I had the great pleasure in being invited to give three presentations at a laboratory medicine conference in Makassar. As it was quite a distance from the UK, I took extra time out to visit the country and my hosts were very generous with their hospitality. The invitation extended to my wife as well.

When the invitation was made last May, I have to confess that all I knew about Indonesia was Bali.
This was our first visit to Asia and we flew from London to Jakarta via Hong Kong.

JAKARTA

I found Jakarta a little overwhelming to say the least. The traffic is completely crazy and the heat was quite difficult as we had just left 8 degrees C behind in the UK. We stayed at the Borobudur Hotel which was an excellent choice. The hotel seems to glow in a faded glory but the lobby is impressive, the Chinese restaurant very good and the rooms large.

Our first planned visit was to the National Museum which we were disappointed to find was closed on Mondays. Never mind, we were escorted to Taman Mini Indonesia Indah. I expected a kind of Legoland meets Disney but found a rich ethnic and cultural diversity that was very well made. Each area of Indonesia was represented with full sized houses. I especially enjoyed the Komodo area where we were invited in to touch and stroke the Komodo Dragon and they put a python around my neck. Not everyday sights in the UK! After lunch we wanted to buy local handicrafts and visited a local store before we had our first experience of the afternoon heavy rain of the rainy season.

YOGYAKARTA

We next flew to Yogyakarta on Garuda. We knew this airline had been banned from entering European Airspace and so we were quite anxious. The flight passed without problem and we were taken to The Kraton for lunch. The restaurant was owned by the Sultan's brother and the proprietor had great delight in giving us a guided tour. We found it utterly fascinating.
The afternoon was spent visiting Borobudur temple and our hosts had arranged an English speaking guided tour. Unfortunately, a school party of around 200 students decended on the temple at the very same time, but the visit was well worth it. The surrounding area seemed very peaceful after the chaos of Jakarta and Yogyakarta. The only difficulty were the hawkers, although in the end it was quite fun as they were always good humoured if a little persistent. Still, we bought a lot of trinkets and general tat to give as gifts back home.
We got back into Yogya just as the heavens opened once again and completely flooded the roads (which didn't seem to stop anything apart from the bicycle rickshaws). Our hotel was the Plaza which again seemed very comfortable with large rooms. In fact, the bed was so large that we could have fitted in another two adults (no jokes please).
The evening was spent at the Prambanan temple - unfortunately we didn't have the time to fit in a daylight visit - to see the Ramayana ballet performance. As it was raining, this was performed indoors. We found it fascinating, if a little long as jetlag was really beginning to set in.

MAKASSAR

We next flew to Makassar via Surabaya. The flight was three hours late in leaving, and if I had any doubts about Garuda then I certainly had more as we flew Lion Air. The plane was old and the landing definately the worst I have ever had. We hit the runway with a huge thud and it was a wonder that nobody injured their spines!!
At least they held the onward flight and so we embarked immediately and saw nothing at all of Surabaya apart from smoke rising from Mount Kelud (which was above the clouds and so visible only from the air). We found out that the volcano had erupted later in the week and that there had been no warning as the top of the mountain was obscured by cloud (according to the Jakarta Post). Perhaps we should have mentioned it!

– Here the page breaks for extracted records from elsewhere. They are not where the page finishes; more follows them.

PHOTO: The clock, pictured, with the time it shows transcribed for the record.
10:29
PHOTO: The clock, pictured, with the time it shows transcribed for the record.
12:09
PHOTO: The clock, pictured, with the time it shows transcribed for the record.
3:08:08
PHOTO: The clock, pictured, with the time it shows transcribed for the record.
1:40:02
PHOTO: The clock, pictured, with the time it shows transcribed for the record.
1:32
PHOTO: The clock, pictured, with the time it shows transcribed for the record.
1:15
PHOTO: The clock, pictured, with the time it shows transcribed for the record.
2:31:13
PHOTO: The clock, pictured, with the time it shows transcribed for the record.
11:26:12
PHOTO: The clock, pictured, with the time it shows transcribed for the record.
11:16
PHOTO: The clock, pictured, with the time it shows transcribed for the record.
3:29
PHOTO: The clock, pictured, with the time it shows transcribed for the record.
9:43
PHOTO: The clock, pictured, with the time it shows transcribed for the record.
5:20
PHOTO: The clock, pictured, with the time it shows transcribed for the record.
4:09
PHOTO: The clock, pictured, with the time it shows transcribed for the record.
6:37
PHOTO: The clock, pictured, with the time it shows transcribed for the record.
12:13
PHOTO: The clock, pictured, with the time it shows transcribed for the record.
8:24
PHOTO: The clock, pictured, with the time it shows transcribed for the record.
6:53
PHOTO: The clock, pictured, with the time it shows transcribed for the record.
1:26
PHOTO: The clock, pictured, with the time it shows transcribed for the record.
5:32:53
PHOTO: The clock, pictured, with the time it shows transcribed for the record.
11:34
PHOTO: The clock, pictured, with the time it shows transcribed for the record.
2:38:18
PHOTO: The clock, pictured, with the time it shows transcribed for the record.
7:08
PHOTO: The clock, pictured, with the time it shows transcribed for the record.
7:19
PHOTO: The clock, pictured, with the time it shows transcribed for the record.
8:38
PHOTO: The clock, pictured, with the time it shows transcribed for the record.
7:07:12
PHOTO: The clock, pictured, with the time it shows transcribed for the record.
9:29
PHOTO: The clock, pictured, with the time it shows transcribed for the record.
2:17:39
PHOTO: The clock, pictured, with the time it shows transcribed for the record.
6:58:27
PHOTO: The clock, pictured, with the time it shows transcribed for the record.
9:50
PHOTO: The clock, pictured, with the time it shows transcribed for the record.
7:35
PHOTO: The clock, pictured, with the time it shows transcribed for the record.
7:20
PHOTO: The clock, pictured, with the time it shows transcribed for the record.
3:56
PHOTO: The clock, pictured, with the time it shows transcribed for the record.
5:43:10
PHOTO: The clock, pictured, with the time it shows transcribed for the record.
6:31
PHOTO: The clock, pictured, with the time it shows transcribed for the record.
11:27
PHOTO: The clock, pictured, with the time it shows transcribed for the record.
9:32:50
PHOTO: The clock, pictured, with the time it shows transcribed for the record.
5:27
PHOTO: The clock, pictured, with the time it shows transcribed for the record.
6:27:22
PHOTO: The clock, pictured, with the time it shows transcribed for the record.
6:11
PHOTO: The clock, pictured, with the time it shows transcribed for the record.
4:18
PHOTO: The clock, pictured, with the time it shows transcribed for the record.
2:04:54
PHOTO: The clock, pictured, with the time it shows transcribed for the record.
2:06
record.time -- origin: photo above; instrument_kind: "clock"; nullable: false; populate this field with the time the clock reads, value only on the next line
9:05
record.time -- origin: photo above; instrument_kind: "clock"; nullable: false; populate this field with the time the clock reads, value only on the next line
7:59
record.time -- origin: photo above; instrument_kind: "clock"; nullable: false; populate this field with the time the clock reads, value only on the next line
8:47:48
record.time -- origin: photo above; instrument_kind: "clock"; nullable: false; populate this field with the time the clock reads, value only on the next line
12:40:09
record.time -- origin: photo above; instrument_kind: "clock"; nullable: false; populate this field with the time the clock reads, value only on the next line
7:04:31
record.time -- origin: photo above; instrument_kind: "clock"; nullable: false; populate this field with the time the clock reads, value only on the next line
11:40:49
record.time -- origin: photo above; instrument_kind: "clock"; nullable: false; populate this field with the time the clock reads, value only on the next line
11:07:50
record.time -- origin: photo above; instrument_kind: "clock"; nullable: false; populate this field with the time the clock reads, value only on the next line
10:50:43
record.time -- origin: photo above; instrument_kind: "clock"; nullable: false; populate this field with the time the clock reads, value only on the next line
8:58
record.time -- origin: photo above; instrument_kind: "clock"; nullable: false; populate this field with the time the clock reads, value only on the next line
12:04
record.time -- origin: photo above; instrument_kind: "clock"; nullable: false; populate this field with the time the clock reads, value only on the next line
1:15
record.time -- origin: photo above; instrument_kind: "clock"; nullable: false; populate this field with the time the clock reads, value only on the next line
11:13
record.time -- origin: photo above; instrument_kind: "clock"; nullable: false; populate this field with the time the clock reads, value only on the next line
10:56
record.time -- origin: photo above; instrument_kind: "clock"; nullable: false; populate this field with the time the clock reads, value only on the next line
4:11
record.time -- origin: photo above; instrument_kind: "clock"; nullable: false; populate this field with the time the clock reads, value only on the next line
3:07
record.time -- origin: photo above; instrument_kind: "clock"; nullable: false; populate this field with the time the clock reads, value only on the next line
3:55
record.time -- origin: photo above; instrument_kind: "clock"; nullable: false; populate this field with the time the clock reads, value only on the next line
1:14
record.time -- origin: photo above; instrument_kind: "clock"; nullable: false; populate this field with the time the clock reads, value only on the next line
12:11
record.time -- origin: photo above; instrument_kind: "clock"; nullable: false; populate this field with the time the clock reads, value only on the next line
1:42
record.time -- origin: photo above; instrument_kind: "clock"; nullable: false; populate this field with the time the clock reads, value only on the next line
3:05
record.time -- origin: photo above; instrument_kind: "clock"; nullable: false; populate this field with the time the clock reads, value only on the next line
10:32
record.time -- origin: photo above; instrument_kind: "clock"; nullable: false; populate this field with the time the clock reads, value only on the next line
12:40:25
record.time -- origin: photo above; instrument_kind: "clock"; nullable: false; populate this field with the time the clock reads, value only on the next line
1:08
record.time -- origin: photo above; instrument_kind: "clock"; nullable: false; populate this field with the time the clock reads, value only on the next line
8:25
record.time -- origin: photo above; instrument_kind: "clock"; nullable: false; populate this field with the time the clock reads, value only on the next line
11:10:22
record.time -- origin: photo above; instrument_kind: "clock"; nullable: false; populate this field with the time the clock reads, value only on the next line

The landing in Makassar was much better and we headed straight for the Clarion Hotel, although our path was obstructed by extremely heavy traffic made by the supporters of the various political candidates for the imminent election heading for their respective meetings.

I'll continue with my Makassar visit later.

Suffice to say that I found Java hugely fascinating and the people unbelievably warm and welcoming.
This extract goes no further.